GHIP fills a need expressed by many international health organizations for a partner forum, platform, or program in which to share experiential knowledge and best practices. GHIP enables the global community of health informatics professionals and practitioners to share expertise in health information systems and tools, informatics competencies, and capacity-building and to establish local and regional communities of practice in which experience and knowledge can be leveraged to benefit patients and the healthcare work force in low-resource settings. GHIP is already involved with global health leaders, including Health Metrics Network, a partnership hosted by the World Health Organization; International Medical Informatics Association (IMIA); IntraHealth International; Millennium Villages Project, Earth Institute, Columbia University; Regenstrief Institute, Inc. (at Indiana University School of Medicine); OER Africa (an initiative of South Africa Institute for Distance Education); and OpenMRS.
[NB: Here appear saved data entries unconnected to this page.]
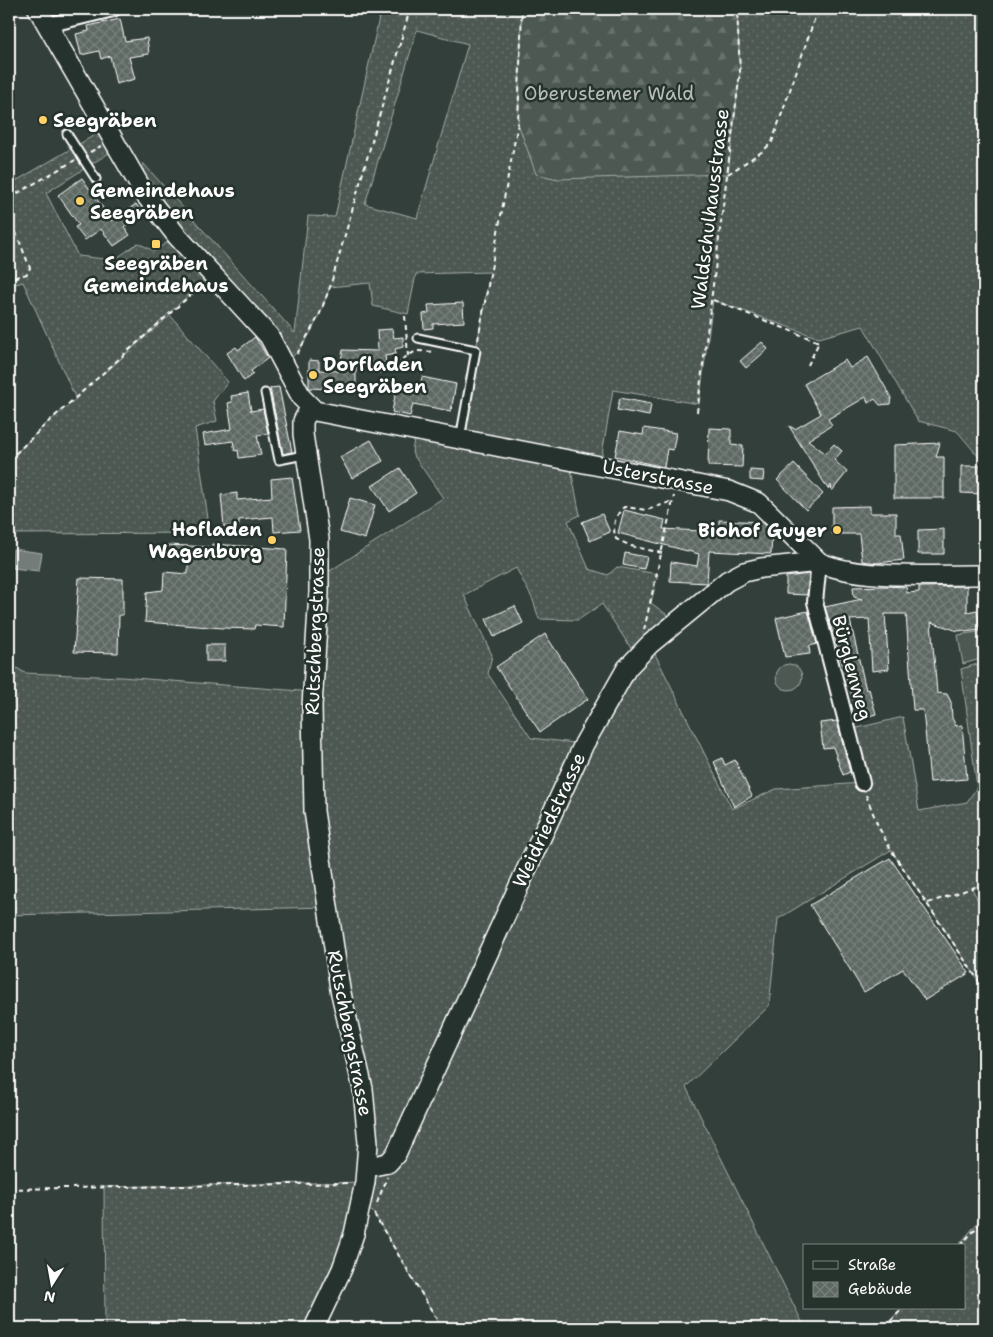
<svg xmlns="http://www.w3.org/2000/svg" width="993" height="1337" viewBox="0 0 993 1337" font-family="'Shantell Sans',sans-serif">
  <defs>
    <pattern id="grass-dots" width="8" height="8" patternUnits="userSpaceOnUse" patternTransform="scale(1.25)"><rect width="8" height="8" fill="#4d5853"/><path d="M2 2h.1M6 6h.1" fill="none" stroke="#68716d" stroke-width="1.8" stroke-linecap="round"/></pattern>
    <pattern id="forest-firs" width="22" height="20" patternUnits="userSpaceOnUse" patternTransform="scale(1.25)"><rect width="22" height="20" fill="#4d5853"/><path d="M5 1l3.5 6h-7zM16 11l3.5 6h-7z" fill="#68716d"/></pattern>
    <pattern id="building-cross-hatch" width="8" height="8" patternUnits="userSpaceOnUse" patternTransform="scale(1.25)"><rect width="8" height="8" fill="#5f6964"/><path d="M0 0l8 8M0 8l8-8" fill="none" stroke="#77807b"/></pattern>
  </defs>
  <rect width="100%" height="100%" fill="#333f3a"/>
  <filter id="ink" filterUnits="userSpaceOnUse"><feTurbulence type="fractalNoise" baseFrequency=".02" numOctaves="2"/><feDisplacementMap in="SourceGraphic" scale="10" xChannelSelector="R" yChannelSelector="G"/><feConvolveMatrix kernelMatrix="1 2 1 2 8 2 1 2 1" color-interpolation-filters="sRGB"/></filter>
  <g filter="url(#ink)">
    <g fill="url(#grass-dots)" stroke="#a6aca9" fill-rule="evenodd">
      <path d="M381 9H522L521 22 740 72 737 9H984V463L957 431 918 421 863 326 819 338 713 300 699 404 613 390 600 466 569 460 580 515 568 521 589 569 608 575 617 567 658 574 651 603 677 622 650 644 732 809 776 789 862 783 849 730 903 717 919 811 967 802 977 787 961 669 984 662V884L972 888 984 913V989L891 850 778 919 769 1006 686 1087 805 1328H442L373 1212 362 1207 314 1328H105L104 1187 365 1182 368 1167 326 907 9 915V640L10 664 25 673 121 677 313 692 319 578 443 498 412 453 415 431 460 439 490 272 416 274 408 314 373 306 370 283 330 287C320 313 309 346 285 363L207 278 106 372 170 315 228 382 213 401 217 421 195 428 210 533 9 534V460L46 424 76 399 23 282 9 286V185L105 129 117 148 46 193 78 256 114 260 138 243 154 251 177 236 144 193 143 163 295 333 308 216 335 217ZM417 30 468 44 417 218 365 204ZM516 568 533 600 539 619 578 620 602 604 636 656 584 744 531 738 488 674 492 655 464 595Z"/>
      <path d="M984 1215V1328H884L903 1308H964V1246H958Z"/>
    </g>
    <path fill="url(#forest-firs)" stroke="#a6aca9" d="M522 9H737L740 72 728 174 558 179 536 174 518 123Z"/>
    <g fill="#4d5853" stroke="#a6aca9">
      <path d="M984 631V658L963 664 958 635Z"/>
      <circle cx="789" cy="677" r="13"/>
    </g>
    <path fill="#737b78" stroke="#abb0ae" d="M13 549 42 553 39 571 12 568Z"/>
    <g fill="url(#building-cross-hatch)" stroke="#fff">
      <path d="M120 19 125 41 147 38 149 54 129 57 135 79 116 84 110 56 101 59 99 51 81 55 76 34 89 31 88 26Z"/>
      <path d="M82 178 112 221 136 204 143 215 124 227 130 235 114 246 101 229 85 240 75 227 79 225 58 195Z"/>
      <path d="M463 303 464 322 433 324V328L424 329 423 314 429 313 428 305Z"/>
      <path d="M392 329 394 338 403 337V347L395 349 396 354 385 356 386 363 356 364V390L309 388V360L319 361V370L339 371 343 350 378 351 377 330Z"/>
      <path d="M255 337 268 358 251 371 253 374 244 381 227 353 236 347 238 350Z"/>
      <path d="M762 342 768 349 746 368 740 361Z"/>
      <path d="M868 357 888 392 891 398 890 404 880 405 875 399 868 403 866 397 828 419 832 425 808 440 825 453 834 444 842 451 834 460 847 472 832 491 831 485 828 489 789 426 795 429 821 414 804 384 845 360 850 368Z"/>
      <path d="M422 377 456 384 451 411 413 404 410 416 392 412 397 385 420 389Z"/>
      <path d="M279 387 292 452 283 454 270 388Z"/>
      <path d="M248 393 251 411 263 409 268 434 257 435 261 455 239 458 238 450 235 451 233 441 205 445 203 434 232 429 228 403 232 402 231 396Z"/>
      <path d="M620 398 651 404 649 416 617 410Z"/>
      <path d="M644 428 676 433 673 450 667 449 664 467 615 456 620 431 643 435Z"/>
      <path d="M709 428 731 429V445L743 446 742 467 708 466Z"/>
      <path d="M371 440 383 461 352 478 340 457Z"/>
      <path d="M940 443 936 457H944V498H894V445Z"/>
      <path d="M794 464 823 494 806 510 777 480Z"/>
      <path d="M961 466H982V494L961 493Z"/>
      <path d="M400 468 416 493 389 511 372 486Z"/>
      <path d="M750 470 764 471 763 481 750 480Z"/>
      <path d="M292 477 300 530 274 532 273 517 239 520V525L224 527 221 495 237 493V500L272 497 271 479Z"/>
      <path d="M350 498 375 505 365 539 340 532Z"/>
      <path d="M870 506V513H896V534H901L904 560 877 563 862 561 859 534H832V507Z"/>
      <path d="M624 510 665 520 663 529 719 532V520L762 522 772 531 771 554 709 551 707 583 670 581 671 562 697 566 699 554 618 533Z"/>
      <path d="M602 514 610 532 590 541 582 522Z"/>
      <path d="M944 529V554H918V530Z"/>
      <path d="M212 544 287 549 284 627 255 625 254 629 223 628 145 622 147 592 163 590 164 572 188 574V555L166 554 167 545 212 547Z"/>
      <path d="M625 553 647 557 644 569 623 565Z"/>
      <path d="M809 574 807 595 786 594V577Z"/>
      <path d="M79 578 123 579V615H119L118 653 74 652Z"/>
      <path d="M884 586 906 587 907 593 919 592V587L967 586V612L977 610 980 630 965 632V630L958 631 931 622 937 693 947 694 951 702 952 718 956 726 962 725 967 779 930 782 923 710H913L906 614H885L889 669 872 671 869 619 850 620 866 690 869 689 876 714 859 719 825 607 862 599 854 597 853 587Z"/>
      <path d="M515 606 523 623 494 637 486 619Z"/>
      <path d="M808 611 817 644 809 646 810 654 785 657 776 618Z"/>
      <path d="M545 634 588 699 540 732 496 667Z"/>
      <rect x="206" y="645" width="19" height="16"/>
      <path d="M837 721 850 772 843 775 833 747 823 748 820 723Z"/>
      <path d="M722 758 725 765 735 760 752 796 734 807 714 762Z"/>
      <path d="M890 858 969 973 925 1000 903 969 864 992 810 905Z"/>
    </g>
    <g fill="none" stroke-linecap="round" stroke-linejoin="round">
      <defs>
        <g id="lane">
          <path d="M67 134 96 179"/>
          <path d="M418 338 476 350 460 439"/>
          <path d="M265 393 279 460 304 455"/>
        </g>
        <g id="street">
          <path d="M47 25 113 9"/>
          <path d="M819 562 815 602 862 783"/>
        </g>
        <g id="secondary">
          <path d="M38 9 144 193 177 236 269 336 302 398 315 411 729 491 759 503 819 562C860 581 938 574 984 575"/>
          <path d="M310 408 303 421V434L319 539V593L312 706 314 811 340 989 363 1089 368 1143 365 1182 354 1234 342 1269 314 1328"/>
          <path d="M368 1167 388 1163 396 1154 584 744 627 668 650 644 727 581 744 572 761 568 819 562"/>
        </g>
      </defs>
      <use href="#lane" stroke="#fff" stroke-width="11"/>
      <use href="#street" stroke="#fff" stroke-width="18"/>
      <use href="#secondary" stroke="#fff" stroke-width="22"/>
      <g stroke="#fff" stroke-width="2" stroke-dasharray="5 4" stroke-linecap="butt">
        <path d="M90 152 101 146"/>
        <path d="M728 174 763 151 772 142 818 9"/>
        <path d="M9 198 75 160"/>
        <path d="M9 215 30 268 27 274 9 279"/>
        <path d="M713 300 819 342 808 365"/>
        <path d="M405 316 408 356"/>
        <path d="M478 340 518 123 522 9"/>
        <path d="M297 354 319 316 330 287 410 9"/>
        <path d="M379 373 416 351 436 352"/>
        <path d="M697 412 740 72 737 9"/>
        <path d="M9 460 46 424 203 284"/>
        <path d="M662 553 631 546 616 539C612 527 614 516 624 507L647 510 673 501"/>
        <path d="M644 630 674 496"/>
        <path d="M866 795 878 826 891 850 984 989"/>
        <path d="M928 903 984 884"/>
        <path d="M9 1189 351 1183"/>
        <path d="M377 1203 387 1177"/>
        <path d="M374 1214 442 1328"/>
        <path d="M960 1246 984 1219"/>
        <path d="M884 1328 903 1308"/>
      </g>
      <use href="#lane" stroke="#26332d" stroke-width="7"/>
      <use href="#street" stroke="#26332d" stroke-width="14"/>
      <use href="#secondary" stroke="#26332d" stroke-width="19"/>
    </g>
  </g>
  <g fill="#ffd166" stroke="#26332d" stroke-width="2">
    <circle cx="43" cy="120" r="5"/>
    <circle cx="80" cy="201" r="5"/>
    <rect x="151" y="239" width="10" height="10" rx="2.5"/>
    <circle cx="313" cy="375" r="5"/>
    <circle cx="837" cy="530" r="5"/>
    <circle cx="272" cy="540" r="5"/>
  </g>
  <g text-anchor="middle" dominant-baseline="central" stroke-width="5" stroke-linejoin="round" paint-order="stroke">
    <g font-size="19" fill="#b8bcba" stroke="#26332d">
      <text x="609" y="93">Oberustemer Wald</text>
    </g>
    <g font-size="19" font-weight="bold" fill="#fff" stroke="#26332d" text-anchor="start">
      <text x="53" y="120">Seegräben</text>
      <text x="90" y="190">Gemeindehaus<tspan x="90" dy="22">Seegräben</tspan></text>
      <text x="156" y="263" text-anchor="middle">Seegräben<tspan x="156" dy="22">Gemeindehaus</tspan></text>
      <text x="323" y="364">Dorfladen<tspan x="323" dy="22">Seegräben</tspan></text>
      <text x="262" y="529" text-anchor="end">Hofladen<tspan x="262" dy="22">Wagenburg</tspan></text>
      <text x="827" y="530" text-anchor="end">Biohof Guyer</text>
    </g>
    <g font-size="19" fill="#fff" stroke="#26332d">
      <text transform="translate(710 209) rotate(-83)">Waldschulhausstrasse</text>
      <text transform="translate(658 477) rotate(11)">Usterstrasse</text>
      <text transform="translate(315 631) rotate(-88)">Rutschbergstrasse</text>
      <text transform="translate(852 668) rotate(75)">Bürglenweg</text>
      <text transform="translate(549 820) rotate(-65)">Weidriedstrasse</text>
      <text transform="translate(350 1033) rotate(79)">Rutschbergstrasse</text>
    </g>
  </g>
  <rect width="993" height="1337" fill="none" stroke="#26332d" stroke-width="30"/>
  <rect x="15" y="15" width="963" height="1307" fill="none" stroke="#fff" stroke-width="2" filter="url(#ink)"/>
  <rect x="803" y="1244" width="162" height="65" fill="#26332d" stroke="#7d8581"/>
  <rect x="813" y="1261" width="25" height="8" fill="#26332d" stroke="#7d8581"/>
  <text x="848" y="1270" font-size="15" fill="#ffffff">Straße</text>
  <rect x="813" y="1282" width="25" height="15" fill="url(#building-cross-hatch)" stroke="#7d8581"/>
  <text x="848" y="1294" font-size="15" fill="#ffffff">Gebäude</text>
  <g transform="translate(52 1284) rotate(191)" stroke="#26332d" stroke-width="4" paint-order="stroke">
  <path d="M0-4L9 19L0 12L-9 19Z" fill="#ffffff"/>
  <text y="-8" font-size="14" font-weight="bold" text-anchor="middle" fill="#ffffff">N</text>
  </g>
</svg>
"An abundance of GHIP's work will be carried out through its portal, www.ghip.net," explains Mayes. "GHIP's knowledge-transfer activities will underpin its multiple roles as a health informatics information resource center, a coordinator and developer of health informatics training media, a facilitator in accessing health informatics experts and human resources, as well as a collaborative ecosystem that focuses on problem-solving in real-world healthcare and health delivery settings."

GHIP is governed by a newly named Board of Directors:

  • John H. Holmes* (Chair), PhD, Associate Professor of Medical Informatics in Epidemiology at the University of Pennsylvania School of Medicine
  • Dominik Aronsky*, MD, PhD, Associate Professor of Biomedical Informatics & Emergency Medicine at Vanderbilt University
  • Antoine Geissbuhler, MD, Professor of Medical Informatics, Chairman of the Department of Radiology and Medical Informatics at Geneva University, Director of the Division of Medical Informatics at Geneva University Hospitals, and President of Health-On-the-Net Foundation
  • Rita Kukafka*, DrPH, MPH, MA, Associate Professor of Biomedical Informatics and Sociomedical Sciences, Mailman School of Public Health at Columbia University
  • Gilad Kuperman*, MD, PhD, Adjunct Associate Professor of Biomedical Informatics at Columbia University. Also Director for Interoperability Informatics at NewYork-Presbyterian Hospital and the Board Chair and Executive Director of NYCLIX, Inc., a RHIO in New York City
  • Heimar de Fatima Marin, RN, MS, PhD, Professor of Health Informatics at Universidade Federal de S-o Paulo (UNIFESP). Also a Brazilian-trained nurse with a post doctoral fellowship in Clinical Informatics at Harvard Medical School
  • Chris Seebregts, PhD, Senior Manager in Biomedical Informatics Research at the South African Medical Research Council, an Honorary Associate Professor in the School of Computer Science at the University of KwaZulu-Natal and Executive Director of Jembi Health Systems, a South African NGO developing and implementing eHealth and health information systems in Africa

*Also a member of the AMIA Board of Directors

GHIP Board Chair John Holmes notes that moving medical knowledge from research to practice remains a huge challenge. "Innovative methods of accessing and transferring knowledge are being sought by many global healthcare coalitions," he observes. "Rethinking how health care is delivered and how healthcare institutions can foster better health through the science and practice of informatics, and the development and use of information and communications technology is a topic being examined at the highest levels of the healthcare sector, both in private and public institutions."

Mayes will lead the newly formed GHIP team to Cape Town, South Africa, in mid-September, where they will introduce a group of prototypes called HIBBs, Health Informatics Building Blocks; informatics training modules designed for community health workers in low-resource clinical settings.